But that was where it stopped. I had to figure out how to make it work.
What did I need to do?
Mallucé’s teeth were in my neck, tearing. His stiffly gloved fists were eighty-mile-an-hour hardballs in my sides, trying to force me to uncurl so he could take the amulet back. The pain was rapidly becoming more than I could think past.
The Dark Hallow was useless.
If I’d had time to learn how to make it work for me, I’d have had a chance.
As it was, I’d managed to do just enough to really piss Mallucé off: I’d proven myself epic when he wasn’t.
As he continued to pound me, I had a sudden insight into his character: At the core of it, beneath the monstrous villainy, the vampire was a self-indulgent, spoiled bully. Not a sociopath at all, but an out-of-control, petulant child that couldn’t stand anyone else having better toys, more wealth, or greater power or, in my case, being more epic than him. If he couldn’t own it, do it, or be it, he would destroy it.
My mind revisited the bodies he’d left at the Welshman’s estate. The terrible ways they’d been killed.
No one was coming for me. I couldn’t make the amulet work. Rotted though he may be, I was not and would never be a physical match for Mallucé. There was no way out for me. That was just the truth of it.
When all the control you have over your world gets stripped away, leaving you no choice but to die—the only difference how you do it: quickly or slowly—life distills to a bitter pill. The pain I was in made it easier to swallow.
I would not let him make me a quadriplegic.
I would not let him take my mind away from me. Some things are worse than death.
He was in a blind rage, more intense than I’d felt coming off him yet. He was on the brink of total loss of control. I braced myself to fuel it, to push him over the edge.
I remembered what Barrons had told me about John Johnstone, Jr.’s past. The mysterious “accidental” death of his parents, how rapidly he’d disassociated himself with everything they’d stood for and been. I remembered how Barrons had provoked Mallucé with references to his roots, and the vampire’s instant, livid fury, his irrational hatred of his own name. “How long have you been insane, J.J.?” I gasped out, between blows. “Since before you killed your parents?”
“It’s Mallucé, bitch! Lord Master, to you. And my father deserved to die. He called himself a humanitarian. He was squandering my inheritance. I told him to stop. He didn’t.”
Barrons had provoked Mallucé by calling him Junior. That was my name, bestowed upon me by Alina. I wouldn’t pervert it by using it on him. “You’re the one that deserves to die. Some people are just born wrong, Johnny.”
“Never call me that! You will NEVER call me that!” he screamed.
I’d nailed it, a name the vampire hated even worse than Junior. Was it his mother’s special name for him? Had it been his father’s belittlement? “I’m not the one that made you a monster. You came that way, Johnny.” I was nearly out of my mind with pain. I couldn’t feel one of my arms. My face and neck were dripping blood. “Johnny, Johnny, Johnny,” I chanted. “Johnny, little Johnny. You’ll never be anything but a—”
The next blow turned my cheekbone into a blossom of fire. I dropped to my knees. The amulet slipped from my hand.
“Johnny, Johnny,” I said, at least I think I did. Kill me, I prayed. Kill me now.
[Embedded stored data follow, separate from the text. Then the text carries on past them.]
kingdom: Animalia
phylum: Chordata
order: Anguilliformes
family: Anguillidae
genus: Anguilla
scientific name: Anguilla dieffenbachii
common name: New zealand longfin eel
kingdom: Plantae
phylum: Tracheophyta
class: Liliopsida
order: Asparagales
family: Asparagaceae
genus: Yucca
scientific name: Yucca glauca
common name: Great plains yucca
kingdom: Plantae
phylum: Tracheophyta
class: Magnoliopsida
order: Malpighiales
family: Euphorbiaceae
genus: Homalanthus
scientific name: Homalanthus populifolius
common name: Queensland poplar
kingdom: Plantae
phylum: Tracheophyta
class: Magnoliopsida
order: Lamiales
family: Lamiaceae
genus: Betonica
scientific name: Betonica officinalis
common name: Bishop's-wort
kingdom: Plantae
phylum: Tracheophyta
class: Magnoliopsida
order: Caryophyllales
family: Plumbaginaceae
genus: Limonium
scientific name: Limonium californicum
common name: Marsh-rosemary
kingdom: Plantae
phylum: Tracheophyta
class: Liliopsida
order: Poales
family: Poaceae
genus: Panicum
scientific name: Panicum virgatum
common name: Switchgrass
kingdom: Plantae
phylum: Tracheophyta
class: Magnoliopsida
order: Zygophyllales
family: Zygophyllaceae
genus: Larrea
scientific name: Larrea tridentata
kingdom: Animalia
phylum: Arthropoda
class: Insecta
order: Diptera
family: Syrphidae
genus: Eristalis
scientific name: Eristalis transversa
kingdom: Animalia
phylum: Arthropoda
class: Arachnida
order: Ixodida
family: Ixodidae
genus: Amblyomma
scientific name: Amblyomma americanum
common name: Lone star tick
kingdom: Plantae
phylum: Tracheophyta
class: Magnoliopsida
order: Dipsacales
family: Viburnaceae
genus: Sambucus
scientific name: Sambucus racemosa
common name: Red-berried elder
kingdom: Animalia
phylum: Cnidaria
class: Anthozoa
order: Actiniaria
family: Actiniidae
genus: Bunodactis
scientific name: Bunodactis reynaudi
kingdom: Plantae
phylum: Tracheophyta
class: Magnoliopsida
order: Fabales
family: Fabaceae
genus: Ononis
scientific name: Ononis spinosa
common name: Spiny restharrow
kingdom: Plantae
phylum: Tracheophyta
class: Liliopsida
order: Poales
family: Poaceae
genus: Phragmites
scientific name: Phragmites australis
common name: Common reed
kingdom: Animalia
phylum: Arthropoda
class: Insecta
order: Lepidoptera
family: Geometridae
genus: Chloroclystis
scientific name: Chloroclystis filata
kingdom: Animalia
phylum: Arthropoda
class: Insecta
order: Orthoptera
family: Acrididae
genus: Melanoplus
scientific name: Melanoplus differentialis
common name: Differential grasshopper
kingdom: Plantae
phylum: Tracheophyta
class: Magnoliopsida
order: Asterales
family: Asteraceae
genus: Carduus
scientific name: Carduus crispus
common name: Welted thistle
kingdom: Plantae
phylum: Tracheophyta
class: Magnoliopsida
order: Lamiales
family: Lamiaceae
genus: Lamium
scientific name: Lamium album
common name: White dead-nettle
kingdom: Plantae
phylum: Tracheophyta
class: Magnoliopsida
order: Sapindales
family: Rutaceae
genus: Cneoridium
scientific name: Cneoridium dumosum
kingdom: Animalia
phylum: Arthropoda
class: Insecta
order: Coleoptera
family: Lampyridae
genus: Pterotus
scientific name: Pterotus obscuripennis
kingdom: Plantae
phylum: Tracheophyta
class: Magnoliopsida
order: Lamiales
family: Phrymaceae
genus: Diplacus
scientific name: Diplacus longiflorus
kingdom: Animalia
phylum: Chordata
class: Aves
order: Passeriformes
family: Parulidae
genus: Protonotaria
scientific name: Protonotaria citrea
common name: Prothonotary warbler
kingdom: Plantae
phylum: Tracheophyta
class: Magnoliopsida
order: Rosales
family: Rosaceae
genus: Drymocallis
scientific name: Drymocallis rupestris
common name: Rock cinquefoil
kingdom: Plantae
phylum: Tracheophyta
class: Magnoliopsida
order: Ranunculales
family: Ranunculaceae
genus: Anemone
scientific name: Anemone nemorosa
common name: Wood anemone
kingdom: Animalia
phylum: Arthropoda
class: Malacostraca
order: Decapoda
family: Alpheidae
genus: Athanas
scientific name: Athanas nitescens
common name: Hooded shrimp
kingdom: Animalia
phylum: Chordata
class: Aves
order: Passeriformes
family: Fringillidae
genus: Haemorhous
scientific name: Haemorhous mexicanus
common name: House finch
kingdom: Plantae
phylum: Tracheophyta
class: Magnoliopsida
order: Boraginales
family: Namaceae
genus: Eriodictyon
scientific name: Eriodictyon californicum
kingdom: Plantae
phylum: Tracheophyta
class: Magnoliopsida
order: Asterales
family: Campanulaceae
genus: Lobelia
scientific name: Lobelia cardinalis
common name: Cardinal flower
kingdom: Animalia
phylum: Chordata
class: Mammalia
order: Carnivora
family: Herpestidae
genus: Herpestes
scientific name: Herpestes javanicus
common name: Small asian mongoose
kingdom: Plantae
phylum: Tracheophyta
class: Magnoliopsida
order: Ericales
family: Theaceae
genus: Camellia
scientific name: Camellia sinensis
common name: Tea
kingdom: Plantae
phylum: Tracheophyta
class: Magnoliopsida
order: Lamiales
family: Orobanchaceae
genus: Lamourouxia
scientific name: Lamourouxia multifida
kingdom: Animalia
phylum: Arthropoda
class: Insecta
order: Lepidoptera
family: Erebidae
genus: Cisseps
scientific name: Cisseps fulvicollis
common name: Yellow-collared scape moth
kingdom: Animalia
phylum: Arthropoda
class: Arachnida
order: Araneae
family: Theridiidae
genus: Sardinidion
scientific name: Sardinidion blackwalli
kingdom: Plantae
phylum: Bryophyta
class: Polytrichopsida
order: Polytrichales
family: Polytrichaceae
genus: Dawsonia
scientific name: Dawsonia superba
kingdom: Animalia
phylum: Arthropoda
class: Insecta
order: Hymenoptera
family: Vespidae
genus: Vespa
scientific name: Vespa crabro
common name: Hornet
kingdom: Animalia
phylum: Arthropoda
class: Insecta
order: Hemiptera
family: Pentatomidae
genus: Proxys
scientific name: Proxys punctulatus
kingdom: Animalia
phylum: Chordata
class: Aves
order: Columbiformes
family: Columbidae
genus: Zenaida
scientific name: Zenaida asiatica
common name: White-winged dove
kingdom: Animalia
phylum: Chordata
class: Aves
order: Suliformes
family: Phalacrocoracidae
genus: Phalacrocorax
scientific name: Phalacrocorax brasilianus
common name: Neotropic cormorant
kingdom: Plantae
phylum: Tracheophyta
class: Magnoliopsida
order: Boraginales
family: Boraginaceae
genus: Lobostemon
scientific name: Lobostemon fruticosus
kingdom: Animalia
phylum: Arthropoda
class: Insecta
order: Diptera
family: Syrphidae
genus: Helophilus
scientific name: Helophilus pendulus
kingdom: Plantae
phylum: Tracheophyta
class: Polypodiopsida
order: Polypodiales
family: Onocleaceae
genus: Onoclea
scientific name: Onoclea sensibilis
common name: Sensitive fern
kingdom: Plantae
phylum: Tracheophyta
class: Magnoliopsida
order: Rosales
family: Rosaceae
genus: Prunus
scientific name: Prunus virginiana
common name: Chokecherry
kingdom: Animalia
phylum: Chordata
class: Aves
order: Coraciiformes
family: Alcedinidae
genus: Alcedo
His next blow smashed me into the rear wall of the grotto. Bones snapped in my legs. I sank mercifully into oblivion.
SEVENTEEN
I don’t know where dreams come from. Sometimes I wonder if they’re genetic memories, or messages from something divine. Warnings perhaps. Maybe we do come with an instruction booklet but we’re too dense to read it, because we’ve dismissed it as the irrational waste product of the “rational” mind. Sometimes I think all the answers we need are buried in our slumbering subconscious, in the dreaming. The booklet’s right there, and every night when we lay our heads down on the pillow it flips open. The wise read it, heed it. The rest of us try as hard as we can upon awakening to forget any disturbing revelations we might have found there.
I used to have a recurring nightmare when I was a child. A dream of four distinct, subtly varied tastes. Two of them weren’t entirely unpalatable. Two of them were so vile I would wake up choking on my own tongue.
I tasted one of the vile ones now.
It saturated my cheeks and tongue, made my lips draw back from my teeth, and I finally understood why I’d never been able to put a name to it. It wasn’t the taste of a food or drink. It was the taste of an emotion: regret. Profound, exquisite sorrow that bubbles from the wellspring of the soul over the mistakes we’ve made, over the actions we should or shouldn’t have taken, long after it’s too late and nothing can be done or undone.